Citando la – cosiddetta – strage degli innocenti, il pensiero rievoca il Vangelo secondo Matteo. Nel capitolo 2 si narra un episodio che riguarda le persone: una “mattanza” di neonati che avrebbero potuto nuocere al re Erode. È una figurazione mentale che richiama scene cruente, rastrellamenti di bambini, violenza determinata all’eliminazione preventiva di potenziali nemici del potere.
Il richiamo a questa storia, che sia corrispondente al vero o mera propaganda, comunque mi è sorto recentemente, visitando la mostra fotografica di Mitch Epstein, presso Gallerie d’Italia, a Torino. In particolare l’ultima opera di Epstein, intitolata Old Growth “celebra le antiche foreste sopravvissute in regioni remote degli Stati Uniti. La quasi totalità delle antiche foreste americane, circa il 95%, è stato infatti distrutto nel secolo scorso. Epstein ha deciso di fotografare singoli alberi e biosistemi interdipendenti che sono sopravvissuti per secoli, molti per millenni. “
Davanti a queste stampe formato 184×147 cm, sono rimasto colpito dall’effetto congiunto tra la capacità fotografica dell’autore, la preziosa nitidezza – derivante dalla ripresa in grande formato su pellicola piana 10×12 cm – e la sensazione di meraviglia che gli alberi mi hanno sempre suscitato. Potrei dire quasi, senza cedere all’enfasi descrittiva, che il visitatore può sentirsi “entrare” nell’immagine, come fosse lì nel bosco, al sicuro, accolto da millenari antenati.
Il primo pensiero è andato immediatamente alla foresta degli Ent, gli alberi-personaggi fatati descritti ne Il Signore degli Anelli, di J.R.R. Tolkien. La sensazione è durata intensamente per un po’ e l’ho lasciata agire nell’interiore, per gustarne tutte le sfumature. Proseguendo nel percorso della mostra si giunge ad una sala, l’Arena, ove si assiste alla proiezione di immagini in bianco e nero del fotografo di inizio XX secolo Darius Kinsey (1859-1945), che mostra “eroici taglialegna in posa accanto a enormi alberi abbattuti nel nord-ovest americano.”
È stato il momento più difficile. Le foto di quell’epoca documentano la vera strage degli innocenti avvenuta nei primi anni del Novecento, da parte di uomini privi di ogni scrupolo e, soprattutto, di rispetto per altri esseri viventi. Abeti, pini, sequoie ed altri alberi plurisecolari, demoliti con seghe e accette, mostrati come trofei di caccia. Certo parliamo di un periodo in cui, come si dice in una didascalia, non vi era ancora la consapevolezza di creare un danno ecologico a lungo termine… ma io non ci credo. Basta pensare a cosa sta succedendo ancora oggi nelle foreste pluviali.
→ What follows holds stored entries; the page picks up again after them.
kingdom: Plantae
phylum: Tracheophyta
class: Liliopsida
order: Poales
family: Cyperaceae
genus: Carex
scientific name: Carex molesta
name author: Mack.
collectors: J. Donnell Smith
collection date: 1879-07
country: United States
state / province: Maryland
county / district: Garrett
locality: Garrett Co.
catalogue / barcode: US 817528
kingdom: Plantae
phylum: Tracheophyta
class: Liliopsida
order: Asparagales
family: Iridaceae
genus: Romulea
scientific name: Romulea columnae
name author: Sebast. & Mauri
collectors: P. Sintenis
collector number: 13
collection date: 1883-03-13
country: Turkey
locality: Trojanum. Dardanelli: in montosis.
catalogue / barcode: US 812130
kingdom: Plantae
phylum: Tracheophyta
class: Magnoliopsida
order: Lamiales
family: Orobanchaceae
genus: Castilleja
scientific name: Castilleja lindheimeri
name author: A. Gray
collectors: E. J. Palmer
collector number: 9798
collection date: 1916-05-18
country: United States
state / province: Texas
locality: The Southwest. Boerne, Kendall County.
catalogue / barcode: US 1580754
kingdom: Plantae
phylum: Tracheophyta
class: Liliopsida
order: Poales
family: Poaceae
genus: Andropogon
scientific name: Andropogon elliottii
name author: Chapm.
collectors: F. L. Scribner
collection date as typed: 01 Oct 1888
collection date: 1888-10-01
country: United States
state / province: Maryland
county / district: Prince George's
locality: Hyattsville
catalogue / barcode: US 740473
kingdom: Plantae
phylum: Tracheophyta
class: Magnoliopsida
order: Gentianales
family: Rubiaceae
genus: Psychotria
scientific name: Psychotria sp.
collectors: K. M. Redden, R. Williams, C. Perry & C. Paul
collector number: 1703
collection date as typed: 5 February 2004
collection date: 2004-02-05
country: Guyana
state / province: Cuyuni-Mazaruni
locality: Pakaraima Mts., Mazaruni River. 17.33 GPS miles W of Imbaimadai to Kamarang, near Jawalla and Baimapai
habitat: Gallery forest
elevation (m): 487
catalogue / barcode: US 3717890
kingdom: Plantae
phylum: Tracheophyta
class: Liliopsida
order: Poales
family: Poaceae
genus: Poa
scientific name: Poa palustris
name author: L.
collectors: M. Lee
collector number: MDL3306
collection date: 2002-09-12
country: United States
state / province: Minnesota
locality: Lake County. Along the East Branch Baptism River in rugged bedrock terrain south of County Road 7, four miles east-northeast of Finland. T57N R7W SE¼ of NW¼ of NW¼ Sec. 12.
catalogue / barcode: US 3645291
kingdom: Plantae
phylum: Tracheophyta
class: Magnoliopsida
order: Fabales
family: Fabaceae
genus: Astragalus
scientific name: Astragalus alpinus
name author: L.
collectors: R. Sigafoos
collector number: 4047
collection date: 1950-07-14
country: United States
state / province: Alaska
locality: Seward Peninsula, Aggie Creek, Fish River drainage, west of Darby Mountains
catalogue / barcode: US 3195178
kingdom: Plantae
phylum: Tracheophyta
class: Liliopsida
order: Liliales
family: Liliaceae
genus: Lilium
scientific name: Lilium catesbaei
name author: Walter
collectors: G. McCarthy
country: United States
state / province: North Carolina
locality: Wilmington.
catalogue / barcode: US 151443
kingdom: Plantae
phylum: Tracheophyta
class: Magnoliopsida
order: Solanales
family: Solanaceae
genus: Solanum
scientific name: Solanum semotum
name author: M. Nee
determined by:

Credo invece che sia sempre stato anteposto il profitto a tutte le altre eventuali precauzioni. Anche le persone al lavoro non godevano del dovuto rispetto, le condizioni di vita dei boscaioli – le immagini non mentono – erano a dir poco precarie, se non disumane. Qualcuno dice che allora non se ne teneva conto, era così e basta. In ogni caso, per me è stato un passaggio doloroso: da colore e gioia per gli alberi di oggi, che sopravvivono quasi per miracolo, al triste bianco e nero della strage degli innocenti operata nel passato. Esseri animali che hanno abbattuto personalità vegetali in vita da quando nessuno di noi, forse, era neppure in programma di giungere su questo pianeta.